Para finalizar este post quero enfatizar que a afirmação da economista-chefe do Banco Santander de que a elevação da taxa de juros de curto-prazo irá (sic) melhorar as condições da economia brasileira em 2021 é algo totalmente desprovido de embasamento teórico e empírico, podendo ser classificado como a “cloroquina” do terraplanismo econômico Brasileiro. Infelizmente, Jair Bolsonaro não possui o monopólio do negacionismo e do obscurantismo no Brasil. Comparado com os “negacionistas econômicos” brasileiros, Bolsonaro é apenas uma pessoa rude que não sabe se portar a mesa.

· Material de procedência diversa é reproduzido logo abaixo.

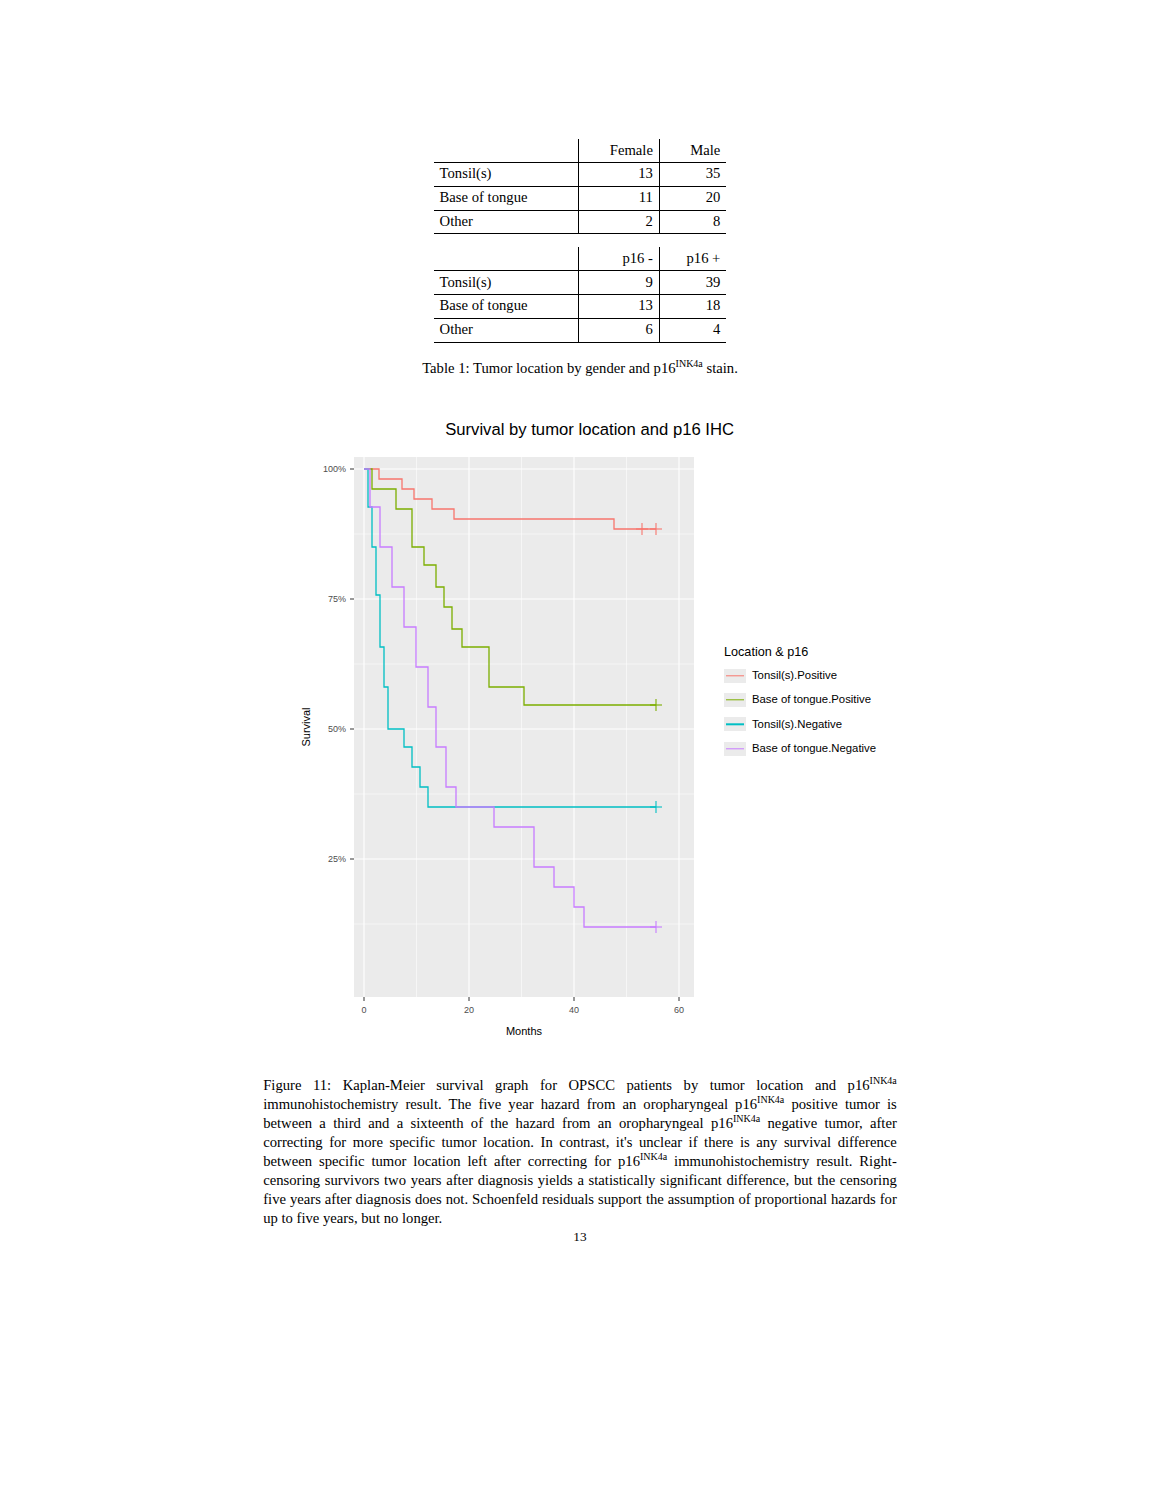| | Female | Male |
| --- | --- | --- |
| Tonsil(s) | 13 | 35 |
| Base of tongue | 11 | 20 |
| Other | 2 | 8 |
| | p16 - | p16 + |
| Tonsil(s) | 9 | 39 |
| Base of tongue | 13 | 18 |
| Other | 6 | 4 |
Table 1: Tumor location by gender and p16INK4a stain.
Survival by tumor location and p16 IHC
100% 75% 50% 25% 0 20 40 60 Months Survival
Location & p16
Tonsil(s).Positive
Base of tongue.Positive
Tonsil(s).Negative
Base of tongue.Negative
Figure 11: Kaplan-Meier survival graph for OPSCC patients by tumor location and p16INK4a immunohistochemistry result. The five year hazard from an oropharyngeal p16INK4a positive tumor is between a third and a sixteenth of the hazard from an oropharyngeal p16INK4a negative tumor, after correcting for more specific tumor location. In contrast, it's unclear if there is any survival difference between specific tumor location left after correcting for p16INK4a immunohistochemistry result. Right-censoring survivors two years after diagnosis yields a statistically significant difference, but the censoring five years after diagnosis does not. Schoenfeld residuals support the assumption of proportional hazards for up to five years, but no longer.
13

Parabenizo o Professor Dr. José Luis Oreiro, pelo artigo e peço permissão para expor que durante 31 anos trabalhei em Banco, inclusive no Santander, e 12 anos no Mercado Imobiliário. Neste período foi notório para mim, que estes mercados se modificam quando a Selic baixa. Quando vejo a nossa Ponte JK, consigo identificar, na sua arquitetura sucessiva dos arcos, ou seja, um processo de recuperação, boom, depressão e recessão. Especificamente em relação à depressão e recessão, vejo endividamento elevado, desemprego, quedas nas vendas e como aconteceu em todos os ciclos econômicos já estudados, a elevação das taxas de juros. Esta ancora, Selic, sendo tratada de forma negativa, interfere no fluxo de capitais. Pergunto se no Brasil “ceteris paribus” em relação às taxas de juros, a independência do Banco Central formalizará uma Selic, pensando de forma independente, da política, das corporações e exercerá sua função instrumental de avaliação dos meios de pagamentos, controles inflacionários, políticas monetárias expansionistas e contracionistas, etc.?
Prezados, em continuação ao que escrevi não quero deixar uma confusão sobre a definição da taxa selic, pois sabemos que o Comitê de política Monetária é o formador da taxa.